Aktuelle Publikumsfonds-Monatsberichte
Monatsbericht Feb. 2026CIO Bericht - Februar 2026
Märkte
Die Finanzmärkte präsentierten sich im Februar insgesamt widerstandsfähig: Positive Konjunktursignale lieferten Rückenwind, während geopolitische Schlagzeilen – insbesondere die Eskalation im Nahen Osten gegen Monatsende – zwar zu erhöhter Aufmerksamkeit führten, aber keine breite Risk-off-Dynamik auslösten. In den USA prägten neben soliden Daten auch geldpolitische Erwartungen das Bild; nach höher als erwarteten Inflationsdaten wurde eine frühe Zinssenkung etwas weniger stark eingepreist. Zudem sorgte die Entscheidung des Supreme Court zu den unter IEEPA verhängten Zöllen für wiederkehrende handelspolitische Unsicherheit, weil Teile der bisherigen Zölle wegfielen und die US-Regierung dies mit einem neuen globalen Zollsatz von zunächst 10% gemäss Section 122 des Trade Act von 1974 (befristet) kompensierte. Zugleich bleibt offen, ob und in welchem Umfang bereits vereinnahmte Beträge rückerstattet werden müssen. Über die wichtigsten Anlageklassen hinweg entwickelten sich Aktien global überwiegend freundlich, allerdings mit klaren regionalen Unterschieden: Während Europa und die Emerging Markets zulegen konnten, hinkte der US-Aktienmarkt aufgrund einer Schwäche in Teilen des Technologiesektors hinterher. An den Anleihemärkten tendierten Staatsanleihen fester, was die Performance von Unternehmensanleihen stützte. Rohstoffseitig fielen vor allem Edelmetalle positiv auf, gestützt durch das Liquiditätsumfeld und die erhöhte Unsicherheit, während auch Öl im Zuge geopolitischer Sorgen anzog. Am Devisenmarkt zeigte sich der US-Dollar insgesamt eher schwächer, wovon viele G10-Währungen und auch Teile der EM-Währungen profitieren konnten.
Ausblick
Der Ausblick bleibt von robustem Wachstum geprägt, während geopolitische Risiken vor allem über den Ölpreis wirken. Geopolitisch bleibt die Strasse von Hormus der zentrale Flaschenhals, doch unser Basisszenario spricht gegen einen dauerhaften Versorgungsschock. Sollte die Strasse in der zweiten Märzwoche weiter faktisch geschlossen bleiben, sind temporäre Ölspitzen bis über 100 US-Dollar möglich, insgesamt dürfte der Effekt auf globales Wachstum und Inflation jedoch gedämpft bleiben. Die globale Konjunktur profitiert weiterhin von der starken Liquiditätsgenerierung durch die chinesische Zentralbank sowie durch das US-Schatzamt, denn diese Mittel fliessen über erhöhte Staatsausgaben direkt in die Realwirtschaft. Gleichzeitig steigt die Fed-Liquidität wieder an, was stabilisierend für die globalen Finanzmärkte wirkt. Dieses Liquiditätspolster ist mit ein Grund, warum die Risk-off-Reaktion zum Irankrieg bislang verhalten ausfiel.
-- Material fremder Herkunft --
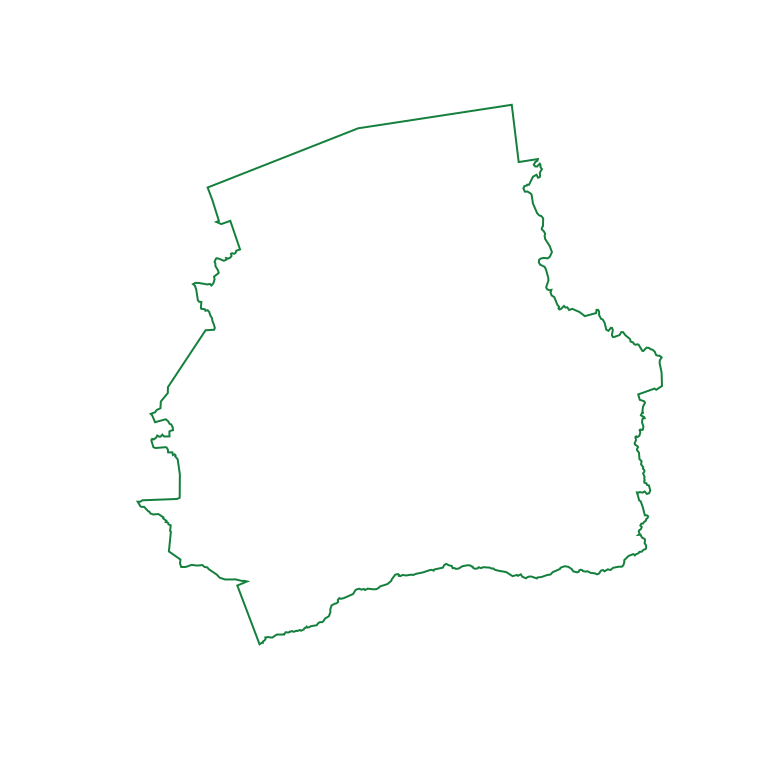 the district of El Alto, Catamarca, Argentina, rotated 251°
{"feature_id": "61730980B19433533444932", "entity_name": "El Alto", "entity_type": "district", "adm_level": 2, "iso_a3": "ARG", "parent_name": "Argentina", "parent_adm1": "Catamarca", "projection": "albers", "projection_center": [-65.454, -28.418], "detail": "fine", "context": "isolated", "style": "outline", "palette": "green", "viewbox_px": 768, "rotation_deg": 251, "n_neighbors": 0, "source": "geoboundaries", "source_scale": "gbopen_adm2", "svg_char_len": 6166}
<svg xmlns="http://www.w3.org/2000/svg" viewBox="0 0 768 768"><g transform="rotate(251 384 384)"><path d="M627.2,281.2L614.1,281.6L591.9,281.0L591.8,278.3L588.2,282.2L588.3,291.8L558.1,291.7L558.1,287.7L556.4,286.5L555.9,284.8L557.1,282.9L556.9,281.7L554.7,281.5L553.5,279.7L553.3,277.8L554.5,275.7L553.0,275.7L552.7,273.9L552.7,272.6L555.9,269.1L557.4,266.8L557.2,265.9L554.6,263.5L552.9,263.8L550.3,263.0L545.3,264.1L542.8,263.9L540.9,258.3L538.1,257.9L534.8,255.4L533.3,252.9L535.3,251.9L535.6,249.5L539.9,241.6L541.0,238.7L540.6,236.0L538.6,237.2L534.4,237.2L523.9,235.3L522.1,235.8L521.0,238.0L515.2,235.5L514.5,235.9L513.0,238.9L511.4,239.0L511.2,241.2L508.9,242.2L505.4,242.1L502.2,242.8L499.7,242.3L495.2,242.5L492.1,242.3L490.6,241.1L492.9,232.8L451.4,178.7L445.8,176.6L440.5,167.9L439.5,167.0L433.9,164.8L433.4,160.6L431.8,158.3L431.7,153.7L429.8,154.6L422.4,155.1L421.7,166.2L419.0,167.8L416.2,168.3L414.9,169.7L411.7,170.1L409.0,169.5L409.3,166.8L408.9,165.6L404.3,164.1L406.0,158.9L408.3,157.9L407.0,155.7L407.2,154.5L409.1,152.8L407.6,151.3L406.6,148.3L407.4,147.2L406.9,147.0L407.1,146.1L406.0,145.6L399.4,145.4L397.9,147.0L395.4,156.8L394.8,157.7L392.3,158.3L389.6,157.6L388.3,161.6L385.6,161.3L385.7,163.1L384.4,163.7L383.6,163.0L380.1,164.4L365.1,161.6L343.0,153.8L342.7,150.8L352.7,117.7L352.0,115.2L352.9,112.8L347.5,113.9L346.8,114.6L345.9,117.2L340.3,119.7L339.8,120.5L337.7,121.0L335.8,123.2L334.5,128.3L329.7,132.1L328.8,131.4L325.5,133.7L324.5,132.7L323.7,134.2L322.7,134.7L321.5,134.5L319.8,136.3L314.7,133.9L313.7,134.4L295.7,126.1L284.3,134.4L280.8,132.7L277.0,132.7L275.6,136.6L275.6,143.2L273.2,148.1L271.9,153.3L269.5,154.7L268.1,157.2L265.7,158.2L258.1,163.9L254.3,165.6L250.9,170.1L247.5,180.2L243.9,185.8L243.6,187.4L241.9,190.2L241.2,179.7L178.4,181.6L179.2,184.5L178.7,185.1L179.9,185.7L180.5,187.7L181.6,189.1L183.0,189.3L182.5,191.9L180.6,195.7L182.0,201.2L180.2,206.2L180.2,207.5L179.6,207.9L181.3,210.2L180.2,212.6L180.1,213.5L180.6,214.1L180.2,215.2L180.4,216.5L179.1,217.9L179.2,221.0L178.6,221.7L178.8,224.4L177.7,225.3L178.1,228.3L179.0,229.3L179.1,230.9L179.8,231.8L178.7,232.3L178.4,233.7L178.8,236.2L177.8,241.9L179.2,243.7L179.7,245.9L178.9,248.0L179.5,249.5L181.4,251.9L182.4,256.3L185.8,259.1L188.3,259.8L191.7,262.3L192.3,265.8L192.1,267.8L193.0,269.8L194.8,270.0L196.1,272.0L195.0,273.1L194.6,276.2L195.5,286.4L198.3,289.7L198.7,291.4L198.5,293.9L196.9,295.9L196.7,298.3L195.4,299.0L195.8,302.0L193.3,307.2L192.5,310.0L192.9,312.3L193.9,314.4L193.7,322.0L195.5,326.8L196.6,327.5L200.1,332.6L199.6,335.5L198.6,336.1L197.7,335.6L197.0,337.1L197.4,339.3L195.7,342.8L194.8,348.0L193.9,349.2L194.1,352.6L193.2,359.2L193.1,366.9L192.8,368.5L191.4,370.2L192.1,370.7L192.2,371.8L191.2,379.8L193.2,382.1L193.7,384.2L191.4,386.4L189.9,388.8L187.5,389.0L187.1,390.7L185.8,391.7L185.2,394.5L186.2,398.8L185.4,404.1L184.2,406.7L182.8,407.5L182.5,408.3L180.8,408.6L179.6,410.1L179.2,412.3L179.9,413.9L178.3,415.8L178.5,418.1L176.1,423.9L174.5,425.7L174.0,427.3L172.4,428.2L170.2,431.4L166.4,438.3L160.5,443.0L160.1,447.6L159.0,448.2L159.5,451.4L156.8,452.0L154.1,454.9L154.7,457.1L154.6,459.0L153.8,460.9L150.4,465.2L151.1,466.1L150.2,470.2L150.3,476.5L149.7,478.4L149.7,479.5L151.2,482.3L151.8,490.2L152.8,491.1L152.9,495.4L151.2,498.7L147.8,501.3L145.3,501.9L143.0,505.3L143.1,507.0L144.2,507.9L144.4,509.3L143.4,510.9L142.3,511.2L140.9,513.7L140.8,515.3L138.1,518.0L136.4,521.6L134.7,523.4L134.8,525.6L136.8,528.2L136.9,530.4L135.1,531.5L135.9,535.2L134.4,537.6L135.6,540.9L134.9,546.1L133.8,549.7L134.8,551.4L137.5,553.3L139.2,553.8L141.8,559.2L142.0,564.4L140.3,565.4L140.9,566.6L141.2,569.7L142.2,570.9L141.5,572.9L142.8,575.6L142.7,577.4L143.4,578.4L145.9,579.2L148.8,578.6L151.2,579.9L152.6,580.0L154.9,577.9L158.0,577.5L158.5,575.5L159.1,576.9L161.8,576.9L162.7,577.8L163.1,579.6L164.9,581.2L166.8,580.3L168.2,581.9L167.7,583.4L169.0,585.3L169.4,587.0L170.8,587.8L171.4,589.4L172.9,590.7L174.3,589.7L175.0,587.9L183.9,588.6L189.4,588.5L190.9,587.4L199.1,587.9L198.4,589.2L198.6,590.4L197.1,593.3L197.5,595.5L194.5,596.7L194.5,599.2L196.6,601.1L201.8,601.5L203.0,599.8L204.7,599.8L205.7,598.2L207.2,598.2L208.2,599.2L209.9,599.3L211.2,600.1L215.2,599.9L216.4,601.7L218.0,602.1L219.7,601.2L220.9,602.0L224.4,600.9L227.1,602.4L229.8,601.1L236.0,602.7L239.1,601.7L240.3,602.2L241.5,603.6L242.3,603.6L245.1,601.6L246.2,601.6L249.1,604.1L252.0,604.4L252.4,605.4L251.4,606.2L251.8,608.5L254.8,610.6L257.2,610.7L257.5,611.6L256.5,613.0L256.6,613.8L259.2,615.4L263.8,615.5L265.9,616.5L267.1,617.3L266.8,619.3L268.0,619.2L270.7,616.7L272.5,618.3L272.4,620.4L272.8,619.3L274.0,619.4L278.2,621.5L281.3,624.7L283.0,624.3L285.8,620.7L291.4,621.0L291.6,638.3L289.9,639.5L291.6,646.2L304.5,650.2L314.0,651.4L316.6,652.5L318.8,655.2L321.0,653.8L321.7,651.9L322.9,650.7L326.5,650.5L329.1,649.0L329.8,647.7L331.9,646.2L332.9,644.1L330.8,640.0L331.1,639.1L338.3,637.5L339.0,636.7L339.1,635.0L339.9,633.7L342.4,632.9L343.9,630.9L345.9,631.3L347.0,630.9L351.5,628.1L355.1,627.0L355.8,625.2L353.6,622.7L353.5,617.3L353.9,615.7L356.1,615.4L360.4,617.9L362.7,617.9L363.3,616.9L361.2,613.5L363.0,611.9L370.3,612.5L373.8,611.8L374.9,610.5L379.0,609.8L382.2,610.9L384.4,610.6L384.9,609.1L382.0,607.6L382.8,596.0L388.4,592.3L393.8,586.4L393.7,583.1L396.8,582.3L397.2,580.5L399.2,579.6L397.3,575.7L397.4,574.1L398.7,573.6L399.8,574.7L402.5,573.7L410.7,573.3L413.2,571.3L416.3,571.3L418.5,572.9L418.8,570.8L420.4,569.2L421.9,568.8L422.8,568.9L428.2,573.1L430.8,573.9L439.5,574.4L442.5,574.0L446.0,570.5L448.4,570.0L450.9,571.1L451.6,573.1L451.2,576.2L449.5,579.6L450.3,582.2L454.0,585.7L460.3,585.6L468.7,583.6L471.8,584.1L473.7,585.3L476.5,584.8L478.9,583.5L480.6,584.4L481.5,585.7L488.7,588.4L491.5,587.5L492.9,585.6L495.6,584.4L506.2,583.6L515.0,585.2L516.4,584.7L519.3,582.2L520.0,579.8L523.6,579.5L525.4,581.2L525.2,583.8L525.8,584.2L525.2,586.0L531.5,592.3L532.2,596.3L528.9,596.8L528.9,598.5L529.9,599.3L533.0,600.1L535.8,603.3L537.7,602.6L540.7,603.3L541.6,603.0L539.8,599.5L540.5,597.8L542.6,597.0L544.6,599.3L545.1,601.7L546.6,602.7L550.0,583.6L606.4,595.7L634.2,442.8L627.2,281.2Z" fill="none" stroke="#15803d" stroke-width="2"/></g></svg>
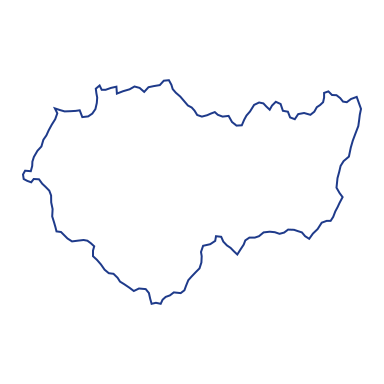 outline of Guarani, Minas Gerais, Brazil
{"feature_id": "56859067B35228269434270", "entity_name": "Guarani", "entity_type": "district", "adm_level": 2, "iso_a3": "BRA", "parent_name": "Brazil", "parent_adm1": "Minas Gerais", "projection": "robinson", "projection_center": [-43.054, -21.365], "detail": "fine", "context": "isolated", "style": "outline", "palette": "blue", "viewbox_px": 384, "rotation_deg": 0, "n_neighbors": 0, "source": "geoboundaries", "source_scale": "gbopen_adm2", "svg_char_len": 2499}
<svg xmlns="http://www.w3.org/2000/svg" viewBox="0 0 384 384"><path d="M356.7,96.9L351.0,99.0L346.8,102.2L343.0,101.6L340.2,98.1L336.5,95.2L332.0,95.0L328.4,91.4L324.1,92.9L324.1,97.6L323.1,102.2L320.0,105.1L316.8,107.2L314.3,111.7L310.4,114.8L304.1,113.0L298.2,114.1L294.8,119.2L290.1,117.4L287.9,111.7L282.9,110.8L280.6,104.0L275.8,101.8L272.0,105.6L269.7,109.7L266.3,106.5L263.4,103.4L259.1,102.5L254.1,104.9L250.0,111.5L246.5,115.5L244.2,119.7L241.8,125.3L236.5,125.6L232.0,122.0L228.6,115.9L222.6,116.6L217.8,114.8L214.8,112.1L210.8,113.6L207.2,115.2L201.9,116.6L197.2,115.0L194.5,110.6L191.7,107.5L187.9,105.5L184.4,101.4L180.3,96.6L175.8,92.7L172.7,89.1L171.4,84.8L168.9,80.2L163.8,80.7L159.8,85.1L153.8,86.1L148.5,87.2L144.2,91.9L139.6,87.9L134.5,86.5L129.6,89.3L123.1,91.2L116.9,93.6L116.4,86.7L111.0,87.9L105.6,89.8L101.7,89.8L99.6,85.5L95.8,88.7L96.4,93.3L97.2,97.6L96.8,103.0L95.4,109.1L92.3,113.6L88.2,116.4L82.3,117.1L79.7,110.3L75.6,110.9L70.3,111.2L64.6,111.4L59.8,110.0L54.9,108.4L57.3,113.3L55.2,119.2L51.8,124.6L48.7,130.3L46.4,135.4L43.4,139.7L41.4,146.5L37.5,150.7L33.9,156.9L32.4,161.6L32.2,166.0L30.8,171.2L25.1,170.7L23.0,174.5L23.7,179.0L27.3,180.9L31.2,182.3L33.7,179.0L39.0,179.3L42.2,183.7L45.7,187.0L49.3,190.7L51.1,195.5L51.2,202.4L52.6,209.1L52.2,216.4L54.1,222.5L55.4,227.0L56.5,231.4L61.0,232.0L64.2,235.2L67.5,238.5L72.0,241.4L78.4,240.6L83.6,240.0L87.4,240.7L90.7,243.1L94.2,246.3L93.0,250.6L93.0,256.2L96.9,259.8L100.9,264.4L104.6,269.7L108.8,273.2L113.5,273.8L117.6,277.8L120.0,281.6L124.2,284.2L129.4,287.7L133.8,291.0L139.0,288.5L145.7,289.1L148.9,293.0L150.2,298.8L151.6,303.8L155.9,302.8L160.7,303.8L162.6,299.7L165.7,296.9L169.9,295.4L173.8,292.4L180.7,293.1L184.4,290.3L186.0,285.9L188.3,280.2L191.5,276.6L195.8,272.1L199.5,268.4L201.4,262.5L201.7,256.2L201.0,252.0L203.1,245.8L210.2,244.2L215.2,240.9L216.0,236.2L221.2,236.8L223.3,241.6L226.9,245.4L230.6,247.9L233.8,251.2L237.3,254.5L240.6,249.3L243.7,244.6L245.3,240.4L249.4,237.6L254.8,237.6L259.0,236.2L263.6,232.4L269.7,231.7L274.8,232.2L279.5,233.8L284.1,232.6L288.1,229.6L294.0,229.8L297.8,231.1L301.9,232.4L305.1,236.2L309.2,238.8L312.9,233.6L317.6,229.1L321.7,222.7L326.6,220.9L330.6,220.9L333.2,216.9L335.3,211.4L337.7,206.9L339.5,203.0L342.6,197.1L339.6,193.1L336.5,187.7L337.5,178.1L339.2,171.9L340.6,165.9L343.6,161.1L348.9,156.6L350.8,147.5L352.8,140.6L355.5,133.4L358.3,126.1L359.1,120.4L359.8,114.7L361.0,108.9L358.7,102.5L356.7,96.9Z" fill="none" stroke="#1e3a8a" stroke-width="2"/></svg>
Mittelfristig ist für die Börsen entscheidend, dass sich die Inflationsdynamik bereits vor dem Iran-Konflikt wieder beschleunigt hat: In den USA ziehen die Erzeugerpreise als Vorlaufindikator an: die Kerninflation (PCE) liegt bei rund 3.0%, für Februar werden 0.4% im Monatsvergleich erwartet. Auch in Europa bleibt die Dienstleistungsinflation zäh bei über 3%. Ein zusätzlicher, kurzfristiger Fiskalimpuls kommt über Steuerrückerstattungen infolge des ‘One Big Beautiful Bill Act’ (rund 150 Mrd. US-Dollar) und wirkt tendenziell auch inflationär. Daraus folgt die Positionierung: Rohstoffe bleiben in diesem Umfeld unterstützt, bei der Duration sind wir neutral bis leicht kürzer positioniert. Solide Fundamentaldaten sprechen weiter für Unternehmensanleihen; steigende Renditen können durch fallende Credit Spreads kompensiert werden. Bei Aktien ist es noch zu früh für eine klare Risikoreduktion, aber das Aufwärtspotenzial bei US-Aktien bleibt begrenzt. Chancen sehen wir in günstiger bewerteten Märkten wie Europa und Asien. Der Yen-Carry-Trade bleibt das zentrale Stressbarometer (kritisch bei Yen-Aufwertung Richtung 145).